The same issue appears in a slightly different form in prostate cancer, where PARP inhibitors moved into a broader HRR gene framework that includes genes such as ATM, ATR, BRCA1, BRCA2, CDK12, CHEK2, FANCA, PALB2, and others. This sounds broad, but the benefit is not evenly distributed across that list. In the FDA summary for talazoparib plus enzalutamide, the exploratory analysis showed a much stronger effect in BRCA-mutated disease than in the non-BRCA HRR group. And in the FDA summary for niraparib plus abiraterone in metastatic castration-sensitive prostate cancer, the overall benefit in the HRR-mutated population was described as being driven primarily by the BRCA2-mutated subgroup.
PARP inhibitors may widen at the level of labels and trial design, but for now, the strongest and most reproducible signal still tends to sit with BRCA.
Limits of the class: resistance and toxicity
The first challenge with PARP inhibitors is resistance. A tumor that looked vulnerable at the start of treatment can change because of that same treatment and become less dependent on the repair weakness that made the therapy relevant initially.
The best-known resistance mechanism is BRCA reversion. Tumors can acquire secondary alterations that restore enough BRCA function to recover homologous recombination repair. Once that capacity returns, at least in part, PARP inhibition weakens.
Another route involves how tumor cells deal with stalled DNA replication. PARP inhibitors tend to create damage during this process, but some tumors adapt by preventing that damage from escalating. As a result, a tumor can remain BRCA-deficient on paper while becoming less sensitive in practice.
On the safety side, the main concern is hematologic toxicity, especially anemia, neutropenia, and thrombocytopenia.
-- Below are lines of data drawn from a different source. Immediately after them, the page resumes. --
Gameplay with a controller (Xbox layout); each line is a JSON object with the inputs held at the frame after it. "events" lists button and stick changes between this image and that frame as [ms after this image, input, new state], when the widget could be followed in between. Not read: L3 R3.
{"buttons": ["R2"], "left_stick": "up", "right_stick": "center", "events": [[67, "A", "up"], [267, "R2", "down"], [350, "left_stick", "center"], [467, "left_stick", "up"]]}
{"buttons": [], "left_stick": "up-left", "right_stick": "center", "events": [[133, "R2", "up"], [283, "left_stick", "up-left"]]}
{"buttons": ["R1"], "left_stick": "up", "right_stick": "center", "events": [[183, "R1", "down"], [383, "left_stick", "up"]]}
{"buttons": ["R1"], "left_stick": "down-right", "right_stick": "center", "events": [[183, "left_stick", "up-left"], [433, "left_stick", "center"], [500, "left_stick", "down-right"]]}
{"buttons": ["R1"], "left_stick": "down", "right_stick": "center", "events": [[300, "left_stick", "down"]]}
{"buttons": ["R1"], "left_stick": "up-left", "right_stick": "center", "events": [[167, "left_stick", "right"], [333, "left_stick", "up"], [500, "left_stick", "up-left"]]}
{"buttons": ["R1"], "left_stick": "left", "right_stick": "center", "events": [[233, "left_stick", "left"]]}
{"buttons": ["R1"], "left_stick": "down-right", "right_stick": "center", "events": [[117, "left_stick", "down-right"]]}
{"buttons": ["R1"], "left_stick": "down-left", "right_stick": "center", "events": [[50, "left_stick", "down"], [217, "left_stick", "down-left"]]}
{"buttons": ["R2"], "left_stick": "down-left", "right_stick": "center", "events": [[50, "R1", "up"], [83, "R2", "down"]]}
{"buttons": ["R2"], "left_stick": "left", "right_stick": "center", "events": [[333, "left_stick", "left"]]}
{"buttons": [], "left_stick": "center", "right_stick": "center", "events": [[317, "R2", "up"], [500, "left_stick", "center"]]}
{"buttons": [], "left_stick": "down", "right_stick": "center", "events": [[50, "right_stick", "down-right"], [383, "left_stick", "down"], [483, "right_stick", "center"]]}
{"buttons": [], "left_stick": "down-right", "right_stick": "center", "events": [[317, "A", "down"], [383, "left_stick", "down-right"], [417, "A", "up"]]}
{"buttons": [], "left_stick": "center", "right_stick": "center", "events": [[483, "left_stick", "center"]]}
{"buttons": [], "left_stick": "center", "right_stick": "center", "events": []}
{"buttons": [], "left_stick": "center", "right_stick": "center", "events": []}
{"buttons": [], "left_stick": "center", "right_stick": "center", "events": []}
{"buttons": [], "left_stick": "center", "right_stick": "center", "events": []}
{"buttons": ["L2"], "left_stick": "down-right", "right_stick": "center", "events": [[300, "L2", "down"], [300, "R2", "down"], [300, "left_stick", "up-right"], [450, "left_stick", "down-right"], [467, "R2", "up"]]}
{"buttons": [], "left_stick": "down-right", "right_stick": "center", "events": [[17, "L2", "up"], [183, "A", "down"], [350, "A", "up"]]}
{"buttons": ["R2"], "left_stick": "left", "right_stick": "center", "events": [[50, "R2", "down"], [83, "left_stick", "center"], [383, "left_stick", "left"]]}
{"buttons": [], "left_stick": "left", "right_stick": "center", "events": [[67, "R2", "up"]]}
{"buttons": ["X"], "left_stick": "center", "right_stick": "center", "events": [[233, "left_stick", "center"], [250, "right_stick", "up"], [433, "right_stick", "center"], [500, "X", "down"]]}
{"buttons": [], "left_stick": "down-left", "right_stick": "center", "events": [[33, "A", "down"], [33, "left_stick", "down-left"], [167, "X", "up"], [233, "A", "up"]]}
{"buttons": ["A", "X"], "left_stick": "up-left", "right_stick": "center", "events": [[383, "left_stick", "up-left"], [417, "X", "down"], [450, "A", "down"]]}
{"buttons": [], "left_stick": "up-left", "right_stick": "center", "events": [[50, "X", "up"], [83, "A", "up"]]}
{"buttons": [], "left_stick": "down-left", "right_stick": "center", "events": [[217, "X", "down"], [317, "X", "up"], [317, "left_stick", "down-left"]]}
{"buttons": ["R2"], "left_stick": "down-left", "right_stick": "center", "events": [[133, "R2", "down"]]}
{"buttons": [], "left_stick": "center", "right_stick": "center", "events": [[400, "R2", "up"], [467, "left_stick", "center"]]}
Myelosuppression is a recurring problem with PARP inhibition and with it comes dose interruption or reduction, monitoring, and sometimes transfusion support.
What comes next: improving on PARP inhibition
The first generation of drugs established the mechanism, but they also brought limitations. That has led to the development of more selective agents such as AstraZeneca’s saruparib (AZD5305), designed to inhibit PARP1 while sparing other PARP family members. The idea is to make PARP inhibitors easier to use, particularly in combination settings. AstraZeneca has already moved saruparib into multiple phase 3 trials across breast, prostate, and ovarian cancers.
The field is also moving toward combinations that build on the same DNA damage response logic. In prostate cancer, pairing PARP inhibitors with hormonal therapies has already become part of clinical practice, but the next wave is looking at how to extend or restore sensitivity more directly.
One approach is to target parallel DNA repair pathways, particularly through ATR inhibition. Several ATR inhibitors have entered clinical development, but development has been uneven, with programs evolving or being reprioritized, with compounds such as camonsertib, originally developed by Repare in collaboration with Roche. Roche has, however, dropped the candidate, and Repare will pursue development. AstraZeneca is also developing its own ATR inhibitor, ceralasertib.
A related idea is to exploit vulnerabilities that emerge once homologous recombination is impaired. Polθ inhibitors, such as Artios’ ART6043, are being developed on that basis, with early clinical data and regulatory designations in BRCA-mutated disease. The candidate received fast track designation from the FDA earlier this year.
Beyond new drugs and combinations, the question of patient selection remains. The next phase for the field may also be about identifying who is most likely to benefit, for how long, and whether PARP should be used alone or as part of a broader DNA damage response strategy.